There were more restaurants with 1 star with women running the kitchen. The 6 entries were:
The Breslin - April Bloomfield
Delaware and Hudson - Patti Jackson
Del Posto - Melissa Rodriguez, but still Mark Ladner at announcement
La Vara - Eder Montero shares billing with husband Alex Raij.
Take Root - Elise Kornack
Uncle Boon's - Ann Redding shares billing with Matt Danzer
So.... after all that rambling, what's my point? Well, I think there are valid reasons why female chefs should be fêted and their achievements singled out. If you asked me to name the top female chefs in the world - or in Asia, for that matter - I probably would have difficulty coming up with names other than the ones already singled out by the various "best female chef" awards.
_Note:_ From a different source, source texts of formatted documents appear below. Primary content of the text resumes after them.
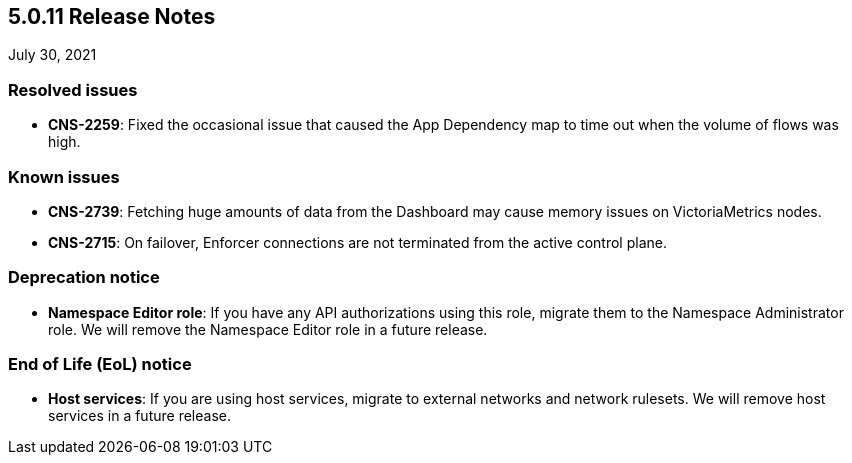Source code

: == 5.0.11 Release Notes

//'''
//
//title: 5.0.11
//type: list
//url: "/5.0/release-notes/5.0.11/"
//menu:
//  5.0:
//    parent: "release-notes"
//    identifier: 5.0.11
//    weight: 95
//
//'''

July 30, 2021

=== Resolved issues

* *CNS-2259*: Fixed the occasional issue that caused the App Dependency map to time out when the volume of flows was high.

=== Known issues

* *CNS-2739*: Fetching huge amounts of data from the Dashboard may cause memory issues on VictoriaMetrics nodes.
* *CNS-2715*: On failover, Enforcer connections are not terminated from the active control plane.

=== Deprecation notice

* *Namespace Editor role*: If you have any API authorizations using this role, migrate them to the Namespace Administrator role. We will remove the Namespace Editor role in a future release.

=== End of Life (EoL) notice

* *Host services*: If you are using host services, migrate to external networks and network rulesets. We will remove host services in a future release.
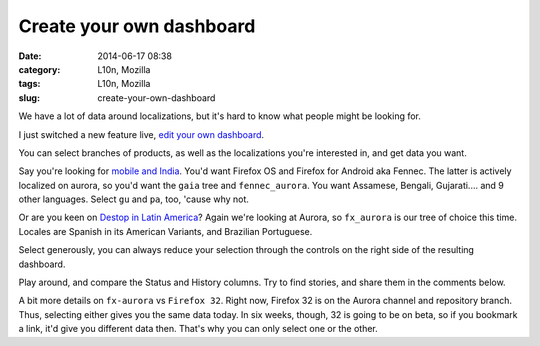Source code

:Create your own dashboard
#########################
:date: 2014-06-17 08:38
:category: L10n, Mozilla
:tags: L10n, Mozilla
:slug: create-your-own-dashboard

We have a lot of data around localizations, but it's hard to know what people might be looking for.

I just switched a new feature live, `edit your own dashboard <https://l10n.mozilla.org/shipping/>`__.

You can select branches of products, as well as the localizations you're interested in, and get data you want.

Say you're looking for `mobile and India <https://l10n.mozilla.org/shipping/dashboard?tree=fennec_aurora&tree=gaia&locale=as&locale=bn-IN&locale=gu&locale=gu-IN&locale=hi-IN&locale=kn&locale=mai&locale=ml&locale=mr&locale=or&locale=pa&locale=pa-IN&locale=ta&locale=te>`__. You'd want Firefox OS and Firefox for Android aka Fennec. The latter is actively localized on aurora, so you'd want the ``gaia`` tree and ``fennec_aurora``. You want Assamese, Bengali, Gujarati.... and 9 other languages. Select ``gu`` and ``pa``, too, 'cause why not.

Or are you keen on `Destop in Latin America <https://l10n.mozilla.org/shipping/dashboard?tree=fx_aurora&locale=es-AR&locale=es-CL&locale=es-MX&locale=pt-BR>`__? Again we're looking at Aurora, so ``fx_aurora`` is our tree of choice this time. Locales are Spanish in its American Variants, and Brazilian Portuguese.

Select generously, you can always reduce your selection through the controls on the right side of the resulting dashboard.

Play around, and compare the Status and History columns. Try to find stories, and share them in the comments below.

A bit more details on ``fx-aurora`` vs ``Firefox 32``. Right now, Firefox 32 is on the Aurora channel and repository branch. Thus, selecting either gives you the same data today. In six weeks, though, 32 is going to be on beta, so if you bookmark a link, it'd give you different data then. That's why you can only select one or the other.
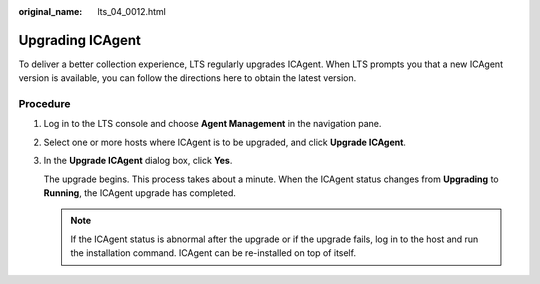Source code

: :original_name: lts_04_0012.html

.. _lts_04_0012:

Upgrading ICAgent
=================

To deliver a better collection experience, LTS regularly upgrades ICAgent. When LTS prompts you that a new ICAgent version is available, you can follow the directions here to obtain the latest version.

Procedure
---------

#. Log in to the LTS console and choose **Agent Management** in the navigation pane.

#. Select one or more hosts where ICAgent is to be upgraded, and click **Upgrade ICAgent**.

#. In the **Upgrade ICAgent** dialog box, click **Yes**.

   The upgrade begins. This process takes about a minute. When the ICAgent status changes from **Upgrading** to **Running**, the ICAgent upgrade has completed.

   .. note::

      If the ICAgent status is abnormal after the upgrade or if the upgrade fails, log in to the host and run the installation command. ICAgent can be re-installed on top of itself.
The reality is that the restaurant industry is very, very male-dominated at the top end, and from my own experience, I very seldom dine at top restaurants helmed by female chefs - there are just too few of them in existence. Here in Asia, I've gone to Le Moût twice, Tate Dining Room twice, and Bo.Lan once. The only other female chefs running kitchens that I can name are Margaret Xu, "Bee" Satongun (Paste), and Lise Deveix (Akrame Hong Kong) - and the latter doesn't even share billing with owner Akrame Benallal.
Maybe because it's fresh in my mind, but I'm getting a little tired of all the 50 Best-bashing - just like I've gotten a little tired of my own Michelin-bashing years ago. If you wanna accuse the 50 Best list of being "sexist", then you might as well look at other "listicles"... and clearly OAD's 3 lists published this year aren't any better - and one could argue that Michelin doesn't do any better. So what's with the hypocrisy of 50 Best hate, especially from the people at Eater?!